Tuesday, February 05, 2013

Enel Looks for Place to Hide Its Brussels Sprouts

Enel, SpA of Italy is also a member of the Test Center Network, a recently formed alliance to accelerate development of technologies to capture and store harmful carbon dioxide emissions.  Like Southern Co. (SO:  NSYE), the U.S. based utility profiled in the last post, Enel has a vested interest in securing a place to hide away the carbon dioxide emissions spewing out of its fossil fuel driven power plants.  

Governments around the world are moving forward with mandates to increase renewable power generation and reduce emissions.  Unfortunately, renewable energy sources have been slow to come on line. Staying in compliance with emissions standards means CO2 from coal- and oil-fire power plants will have to be hidden away like a child hides Brussels sprouts under the table as Mom looks for clean plates around the dinner table.

Enel is a fully integrated power utility serving over 60 million customers in forty countries.  Its power generating capacity exceeds 97,000 megawatts.  Its operations in the U.S. and Canada, Enel Green Power (EGP),  rely exclusively renewable energy technologies -  hydroelectric, geothermal, wind and biomass.  EGP owns and operates over 70 plants in North America with an installed capacity of around 1.2 gigawatts.

Enel is developing a small-scale pilot project at its Brindisi test facility to prove out a post-combustion capture and storage approach to reducing CO2 emissions.  Then a demonstration plant will be built at Enel’s Porto Tolle clean coal power station.  Norway's Aker Clean Carbon has been chosen to provide the carbon-capture technology.
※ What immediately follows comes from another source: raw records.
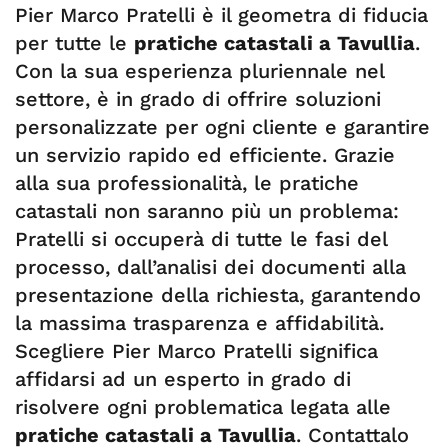
Pier Marco Pratelli è il geometra di fiducia
per tutte le
pratiche catastali a Tavullia
.
Con la sua esperienza pluriennale nel
settore, è in grado di offrire soluzioni
personalizzate per ogni cliente e garantire
un servizio rapido ed efficiente. Grazie
alla sua professionalità, le pratiche
catastali non saranno più un problema:
Pratelli si occuperà di tutte le fasi del
processo, dall’analisi dei documenti alla
presentazione della richiesta, garantendo
la massima trasparenza e affidabilità.
Scegliere Pier Marco Pratelli significa
affidarsi ad un esperto in grado di
risolvere ogni problematica legata alle
pratiche catastali a Tavullia
. Contattalo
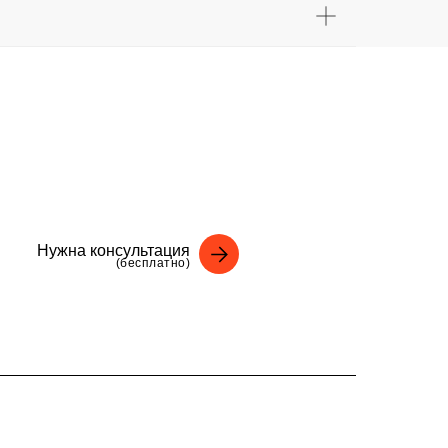
Нужна консультация
(бесплатно)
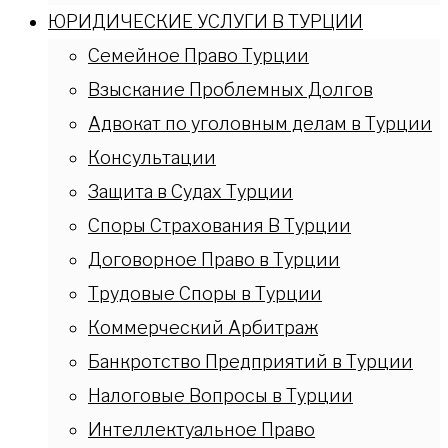
ЮРИДИЧЕСКИЕ УСЛУГИ В ТУРЦИИ
Семейное Право Турции
Взыскание Проблемных Долгов
Адвокат по уголовным делам в Турции
Консультации
Защита в Судах Турции
Споры Страхования В Турции
Договорное Право в Турции
Трудовые Споры в Турции
Коммерческий Арбитраж
Банкротство Предприятий в Турции
Налоговые Вопросы в Турции
Интеллектуальное Право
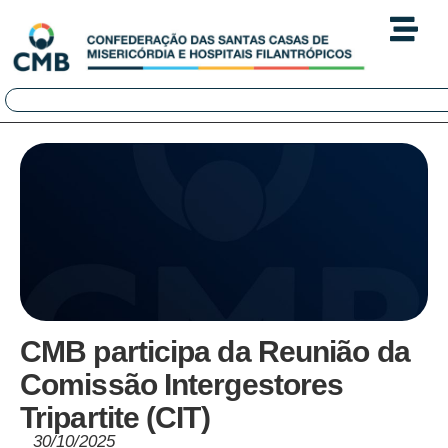
CMB participa da Reunião da
Comissão Intergestores
Tripartite (CIT)
30/10/2025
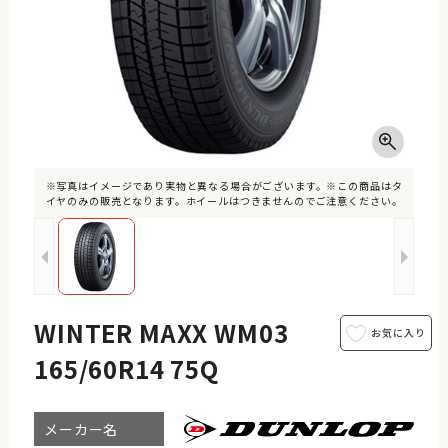
※写真はイメージであり実物と異なる場合がございます。※この商品はタ
イヤのみの販売となります。ホイールはつきませんのでご注意ください。
WINTER MAXX WM03
165/60R14 75Q
メーカー名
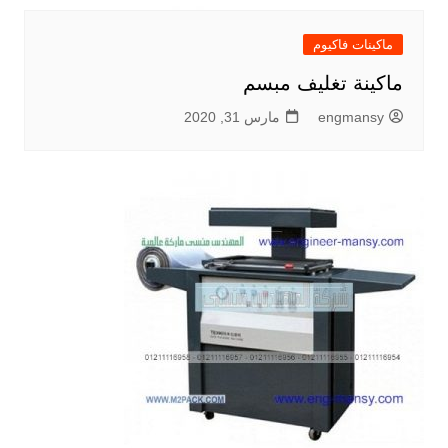
ماكينات فاكيوم
ماكينة تغليف مبسم
engmansy
مارس 31, 2020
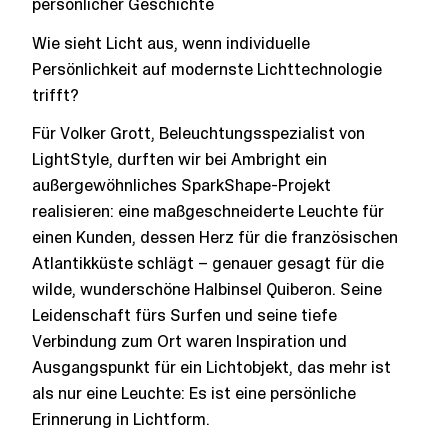
persönlicher Geschichte
Wie sieht Licht aus, wenn individuelle
Persönlichkeit auf modernste Lichttechnologie
trifft?
Für Volker Grott, Beleuchtungsspezialist von
LightStyle, durften wir bei Ambright ein
außergewöhnliches SparkShape-Projekt
realisieren: eine maßgeschneiderte Leuchte für
einen Kunden, dessen Herz für die französischen
Atlantikküste schlägt – genauer gesagt für die
wilde, wunderschöne Halbinsel Quiberon. Seine
Leidenschaft fürs Surfen und seine tiefe
Verbindung zum Ort waren Inspiration und
Ausgangspunkt für ein Lichtobjekt, das mehr ist
als nur eine Leuchte: Es ist eine persönliche
Erinnerung in Lichtform.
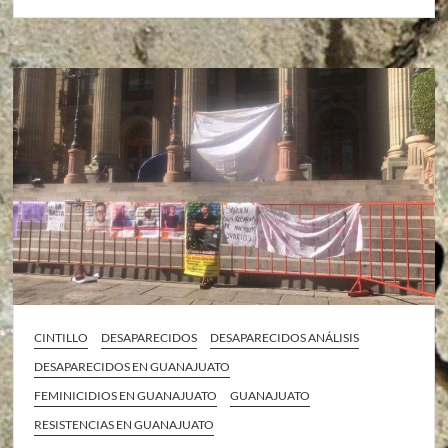
CINTILLO
DESAPARECIDOS
DESAPARECIDOS ANÁLISIS
DESAPARECIDOS EN GUANAJUATO
FEMINICIDIOS EN GUANAJUATO
GUANAJUATO
RESISTENCIAS EN GUANAJUATO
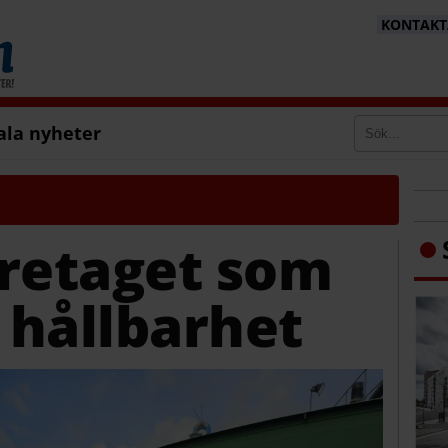
KONTAKTA
ala nyheter
öretaget som
r hållbarhet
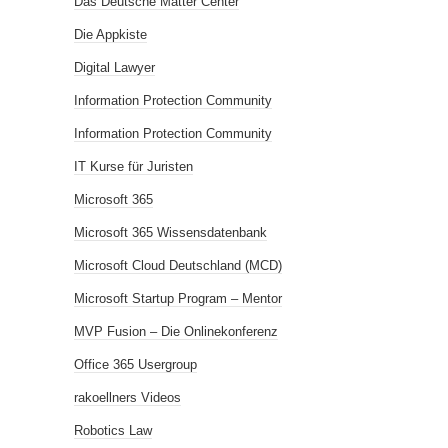
Das Deutsche Matter Center
Die Appkiste
Digital Lawyer
Information Protection Community
Information Protection Community
IT Kurse für Juristen
Microsoft 365
Microsoft 365 Wissensdatenbank
Microsoft Cloud Deutschland (MCD)
Microsoft Startup Program – Mentor
MVP Fusion – Die Onlinekonferenz
Office 365 Usergroup
rakoellners Videos
Robotics Law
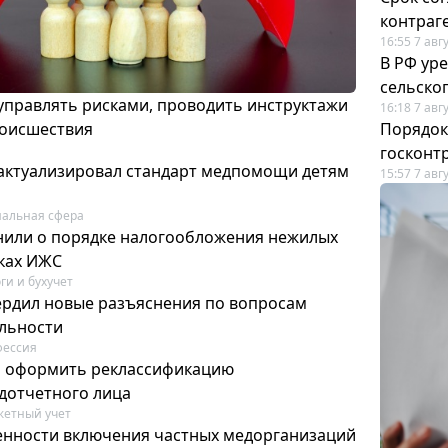
контраг
16:55 7 авг
В РФ ур
сельско
 управлять рисками, проводить инструктажи
16:18 7 авг
роисшествия
Порядок
госконт
актуализировал стандарт медпомощи детям
15:57 7 авг
альная сфера
или о порядке налогообложения нежилых
тках ИЖС
ги и бухучет
ердил новые разъяснения по вопросам
ельности
фессия
м оформить реклассификацию
дотчетного лица
етный учет
нности включения частных медорганизаций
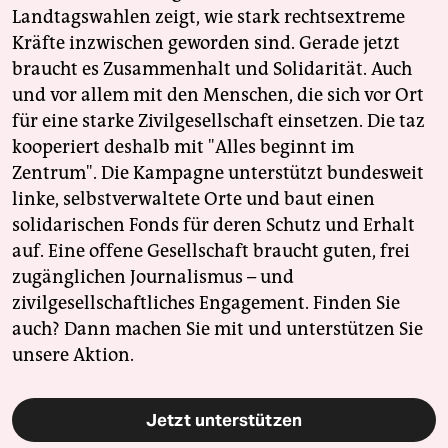
Landtagswahlen zeigt, wie stark rechtsextreme
Kräfte inzwischen geworden sind. Gerade jetzt
braucht es Zusammenhalt und Solidarität. Auch
und vor allem mit den Menschen, die sich vor Ort
für eine starke Zivilgesellschaft einsetzen. Die taz
kooperiert deshalb mit "Alles beginnt im
Zentrum". Die Kampagne unterstützt bundesweit
linke, selbstverwaltete Orte und baut einen
solidarischen Fonds für deren Schutz und Erhalt
auf. Eine offene Gesellschaft braucht guten, frei
zugänglichen Journalismus – und
zivilgesellschaftliches Engagement. Finden Sie
auch? Dann machen Sie mit und unterstützen Sie
unsere Aktion.
Jetzt unterstützen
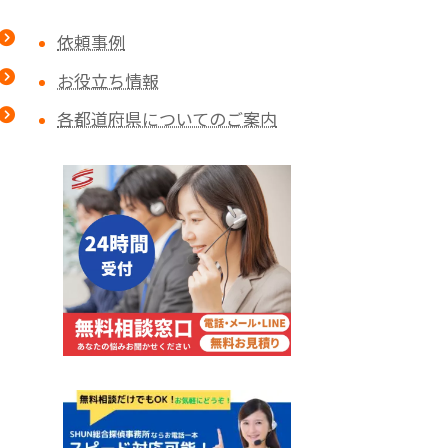
依頼事例
お役立ち情報
各都道府県についてのご案内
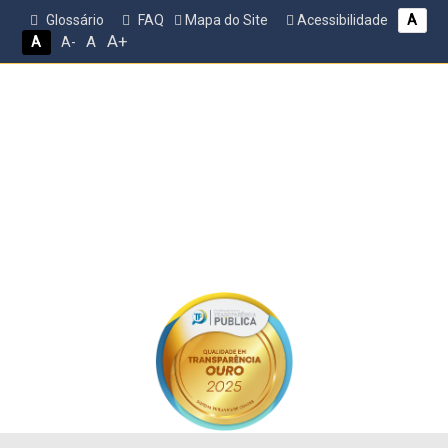
Glossário
FAQ
Mapa do Site
Acessibilidade
A
A+
A
A
A-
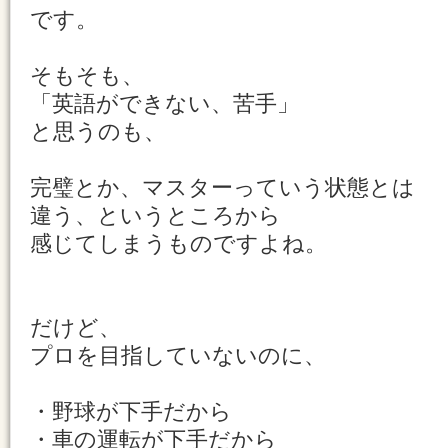
です。
そもそも、
「英語ができない、苦手」
と思うのも、
完璧とか、マスターっていう状態とは
違う、というところから
感じてしまうものですよね。
だけど、
プロを目指していないのに、
・野球が下手だから
・車の運転が下手だから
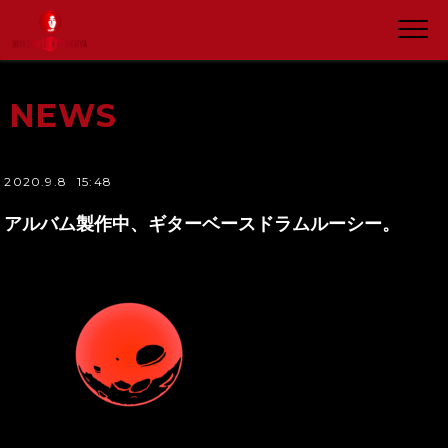
NEWS
2020.9.8
15:48
アルバム製作中、ギターベースドラムルーシー。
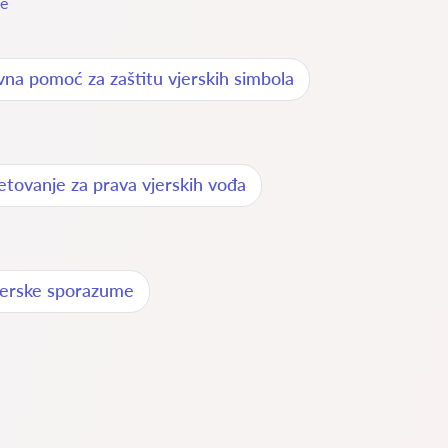
je
vna pomoć za zaštitu vjerskih simbola
etovanje za prava vjerskih vođa
jerske sporazume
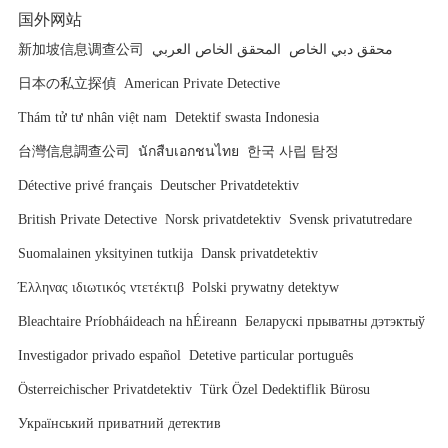
国外网站
新加坡信息调查公司
المحقق الخاص العربي
محقق دبي الخاص
日本の私立探偵
American Private Detective
Thám tử tư nhân việt nam
Detektif swasta Indonesia
台灣信息調查公司
นักสืบเอกชนไทย
한국 사립 탐정
Détective privé français
Deutscher Privatdetektiv
British Private Detective
Norsk privatdetektiv
Svensk privatutredare
Suomalainen yksityinen tutkija
Dansk privatdetektiv
Έλληνας ιδιωτικός ντετέκτιβ
Polski prywatny detektyw
Bleachtaire Príobháideach na hÉireann
Беларускі прыватны дэтэктыў
Investigador privado español
Detetive particular português
Österreichischer Privatdetektiv
Türk Özel Dedektiflik Bürosu
Український приватний детектив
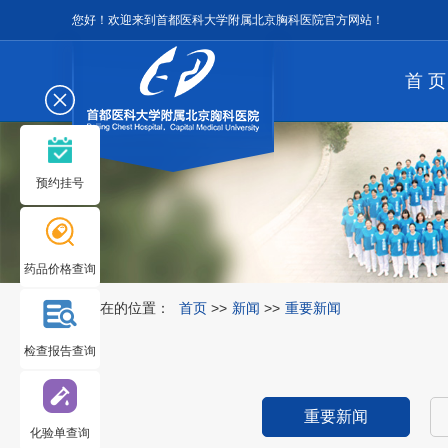
您好！欢迎来到首都医科大学附属北京胸科医院官方网站！
首 页
预约挂号
药品价格查询
您所在的位置：
首页
>>
新闻
>>
重要新闻
检查报告查询
重要新闻
化验单查询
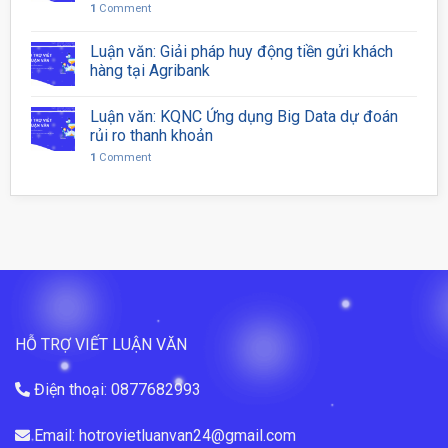
1
Comment
Luận văn: Giải pháp huy động tiền gửi khách
hàng tại Agribank
Luận văn: KQNC Ứng dụng Big Data dự đoán
rủi ro thanh khoản
1
Comment
HỖ TRỢ VIẾT LUẬN VĂN
Điện thoại: 0877682993
Email: hotrovietluanvan24@gmail.com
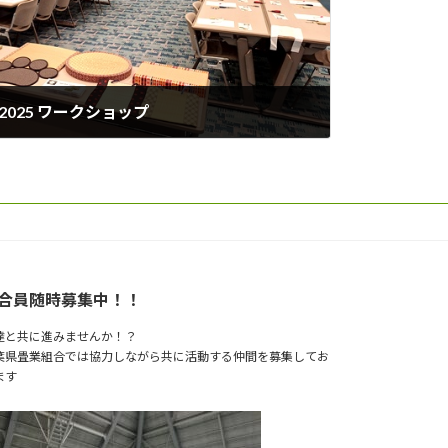
SE2025 ワークショップ
合員随時募集中！！
達と共に進みませんか！？
葉県畳業組合では協力しながら共に活動する仲間を募集してお
ます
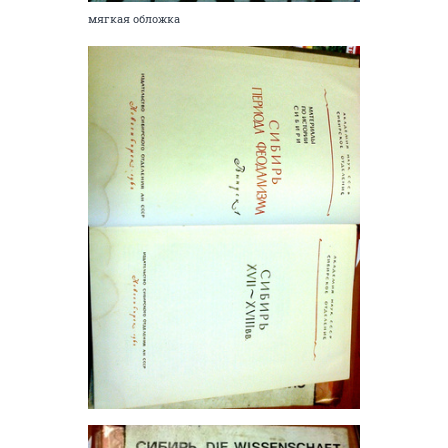
мягкая обложка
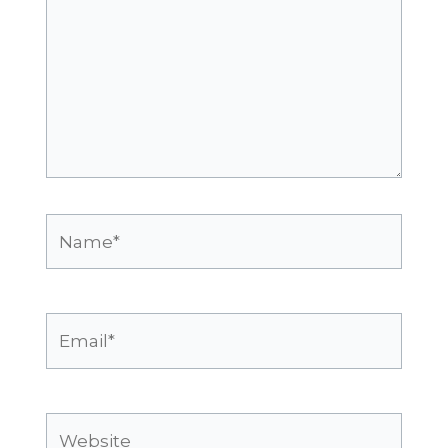
Name*
Email*
Website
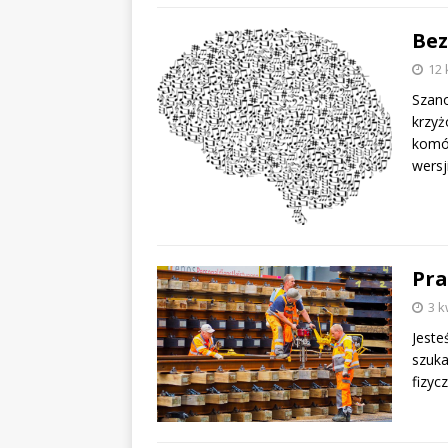
Bez
12 
Szano
krzyż
komó
wersj
Pra
3 k
Jeste
szuka
fizy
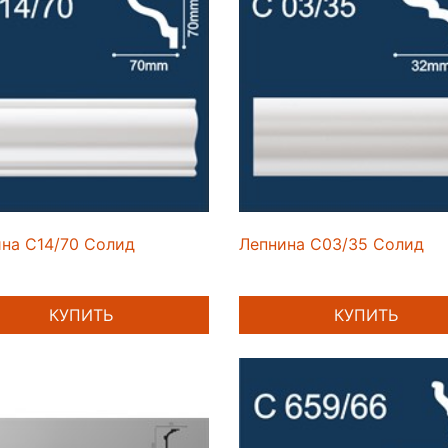
на C14/70 Солид
Лепнина C03/35 Солид
КУПИТЬ
КУПИТЬ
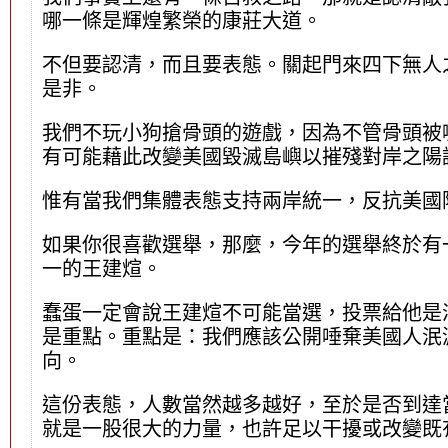
哪一條是輝煌繁榮的康莊大道。
不但要認清，而且要表態。關起門來四下無人
是非。
我們不玩小狗搶骨頭的遊戲，因為不管骨頭被
有可能藉此改變美國毀滅島嶼以摧殘對岸之陽
惟有當我們集體表態支持兩岸統一，反抗美國
如果你很喜歡選舉，那麼，今年的選舉終於有一
一的王建煊。
蠢蛋一定會說王建煊不可能當選，投票給他是
是重點。重點是：我們應該公開唾棄美國人泯
向。
這份表態，人數當然越多越好，至於是否到達當
就是一股很大的力量，也許足以干擾或改變既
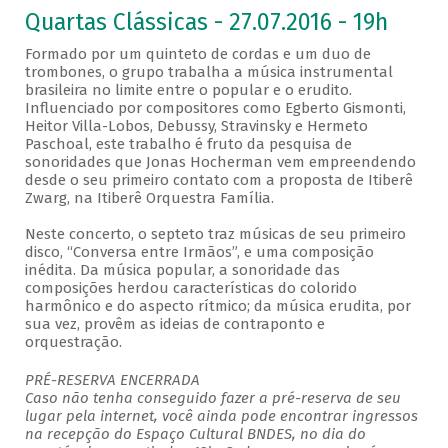
Quartas Clássicas - 27.07.2016 - 19h
Formado por um quinteto de cordas e um duo de
trombones, o grupo trabalha a música instrumental
brasileira no limite entre o popular e o erudito.
Influenciado por compositores como Egberto Gismonti,
Heitor Villa-Lobos, Debussy, Stravinsky e Hermeto
Paschoal, este trabalho é fruto da pesquisa de
sonoridades que Jonas Hocherman vem empreendendo
desde o seu primeiro contato com a proposta de Itiberê
Zwarg, na Itiberê Orquestra Família.
Neste concerto, o septeto traz músicas de seu primeiro
disco, “Conversa entre Irmãos”, e uma composição
inédita. Da música popular, a sonoridade das
composições herdou características do colorido
harmônico e do aspecto rítmico; da música erudita, por
sua vez, provêm as ideias de contraponto e
orquestração.
PRÉ-RESERVA ENCERRADA
Caso não tenha conseguido fazer a pré-reserva de seu
lugar pela internet, você ainda pode encontrar ingressos
na recepção do Espaço Cultural BNDES, no dia do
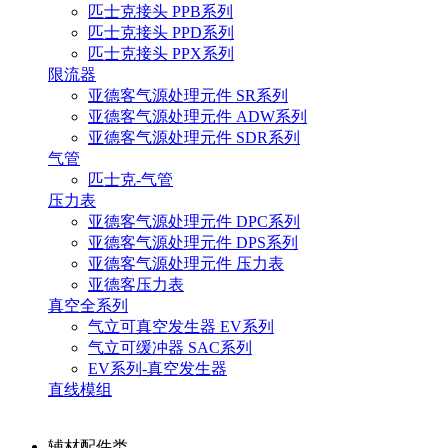
匹士克接头 PPB系列
匹士克接头 PPD系列
匹士克接头 PPX系列
限流器
亚德客气源处理元件 SR系列
亚德客气源处理元件 ADW系列
亚德客气源处理元件 SDR系列
气管
匹士克-气管
压力表
亚德客气源处理元件 DPC系列
亚德客气源处理元件 DPS系列
亚德客气源处理元件 压力表
亚德客压力表
真空全系列
气立可真空发生器 EV系列
气立可缓冲器 SAC系列
EV系列-真空发生器
直线模组
辅材配件类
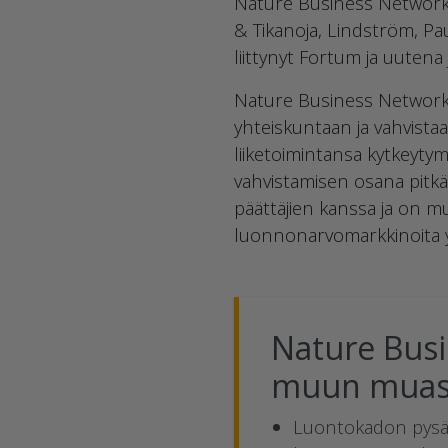
Nature Business Network k
& Tikanoja, Lindström, P
liittynyt Fortum ja uuten
Nature Business Network k
yhteiskuntaan ja vahvista
liiketoimintansa kytkeyty
vahvistamisen osana pitkä
päättäjien kanssa ja on m
luonnonarvomarkkinoita y
Nature Busi
muun muass
Luontokadon pysäy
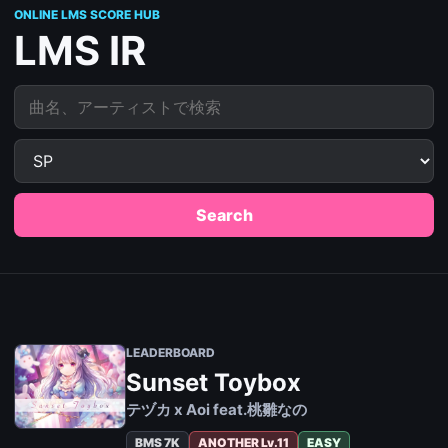
ONLINE LMS SCORE HUB
LMS IR
曲名、アーティストで検索
Search
LEADERBOARD
Sunset Toybox
テヅカ x Aoi feat.桃雛なの
BMS 7K
ANOTHER Lv.11
EASY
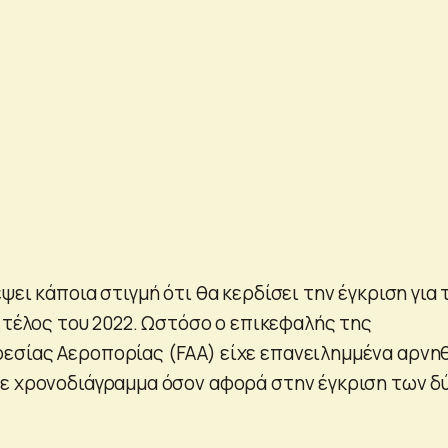
ψει κάποια στιγμή ότι θα κερδίσει την έγκριση για 
ο τέλος του 2022. Ωστόσο ο επικεφαλής της
σίας Αεροπορίας (FAA) είχε επανειλημμένα αρνη
ε χρονοδιάγραμμα όσον αφορά στην έγκριση των δ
The European Commission is making funding for the projects available through the European Economic Plan for Recovery.  When plans for the pilot were announced Enel announced the price tag for the demonstration plant could reach $1.4 billion.  The company cited competitive advantage as the driving force behind project despite the seemingly high capital requirement.  It is seen as the only way to lift the environmental credentials of coal-fired power plants.

The company’s stock trades on the Milan exchange under the symbol ENEL. The stock trades about 30.2 million shares a day.  For U.S. investors with no palate for tracking down stocks on foreign exchanges can grab a few shares through a quotation on the U.S. Over-the-Counter Quotation Service under the symbol ESOCF.  However, trading is considerably more shallow  -  36,000 shares a day.  Shares of Enel Green Power also trade on three exchanges in Germany under the symbol ENZ.  Unfortunately, trading volumes are “by appointment,” making it difficult to build a position of size.

Based on trailing earnings, Enel shares trade at a multiple of 8.0 times.  Other electric utility companies trade at considerably higher multiples near 16.0 to 18.0 times trailing earnings.  A heavy debt load might give some investors a pause before taking a long position in ENEL.MI.

 
Neither the author of the Small Cap Strategist web log, Crystal Equity Research nor its affiliates have a beneficial interest in the companies mentioned herein.